Replica of one of the boats used by Zheng He via telegraph.co.uk
Although the size of the ships is still debated, they most certainly dwarfed Columbus’ Niña, Pinta, Santa Maria. Some scholars believe the nine-masted flagship measured about 400 feet long (the Santa Maria measured just 85 feet). Fred Wakeman, a former chair of the University of California at Berkeley’s Center for Chinese Studies, states, “A vessel that large would have displaced at least 3,000 tons, whereas none of Vasco da Gama’s ships exceeded 300 tons…and even in 1588 the largest English merchant ship did not exceed 400 tons.”
A statue of Zheng He
Okay, so the Chinese at some point led amazing voyages across the oceans. Then, for political reasons, they stopped. So what? Well, as we all know China is fast becoming (if it isn’t already) a global superpower. Its influence is once again felt across the world. Perhaps nowhere more so than in Africa. And that is where Zheng He comes in. Back in 2010, the Chinese government spent millions recovering what is believed to be the wreckage of one of Zheng He’s ships off the coast of Kenya. Why? To underscore the centuries old bond between China and resource-rich Africa. A BBC article points out that this “ties in well with China's diplomatic overtures to African nations, as it goes about securing natural resources and political influence.”

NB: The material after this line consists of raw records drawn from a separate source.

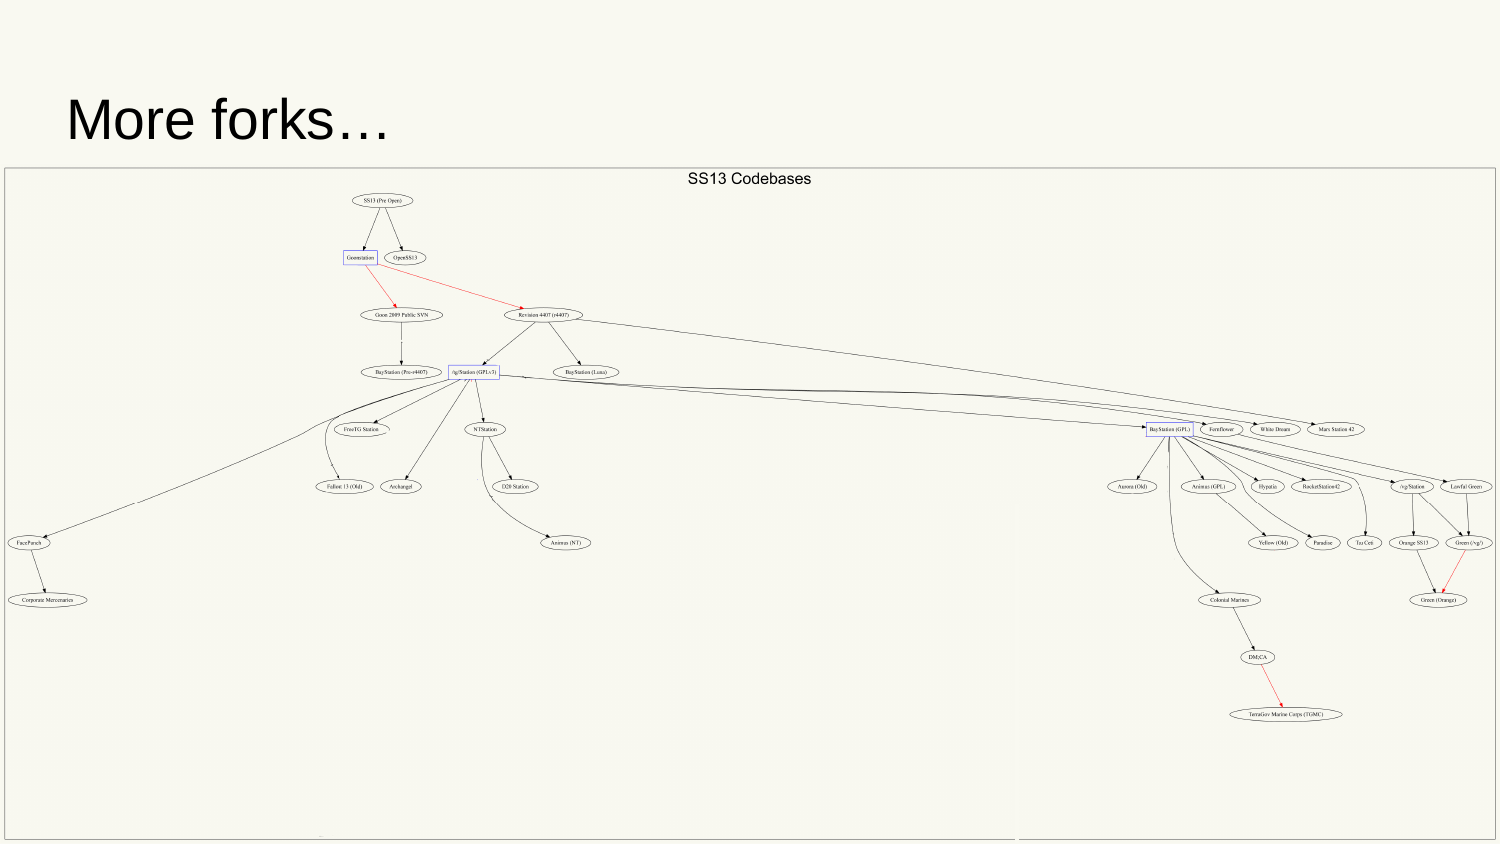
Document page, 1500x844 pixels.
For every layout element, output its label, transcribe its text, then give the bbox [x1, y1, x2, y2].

picture [0, 163, 1500, 844]
title More forks… [51, 72, 1449, 167]
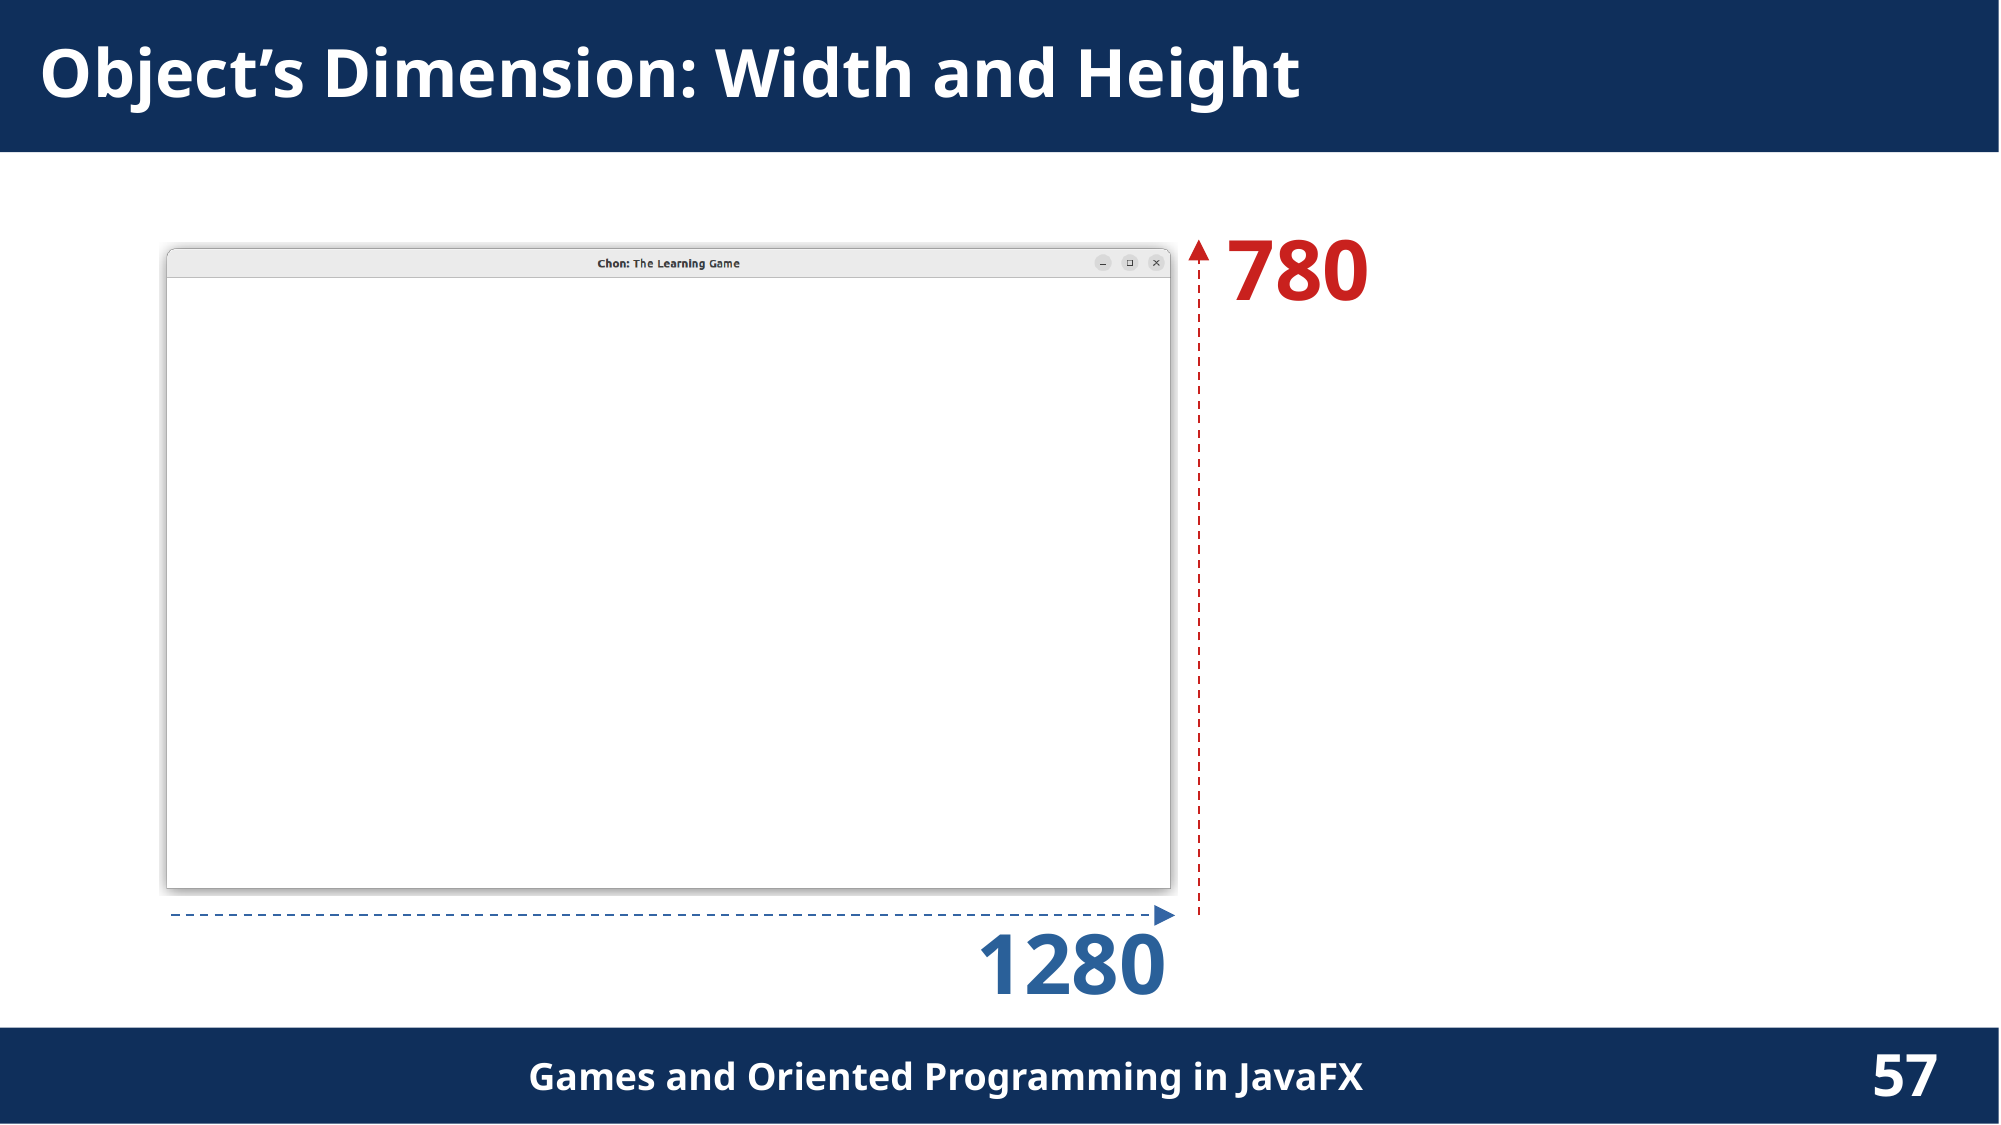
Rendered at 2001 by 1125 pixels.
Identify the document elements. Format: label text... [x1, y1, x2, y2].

text_box Object’s Dimension: Width and Height [25, 23, 1999, 119]
text_box 1280 [938, 903, 1205, 1019]
picture [159, 242, 1178, 897]
text_box 780 [1204, 210, 1394, 325]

In the same BBC article, Dai Bingguo, a Chinese foreign policy advisor, said, "I want to assure you that China is not to be feared." Invoking Zheng He is a reminder to the audience that the sea admiral brought "porcelain, silk and tea rather than bloodshed, plundering or colonialism…to this day, Zheng He is still remembered as an envoy of friendship and peace.” Never mind that the Chinese government backs despotic rulers in several African countries in order to gain access to natural resources…centuries old bonds are centuries old bonds.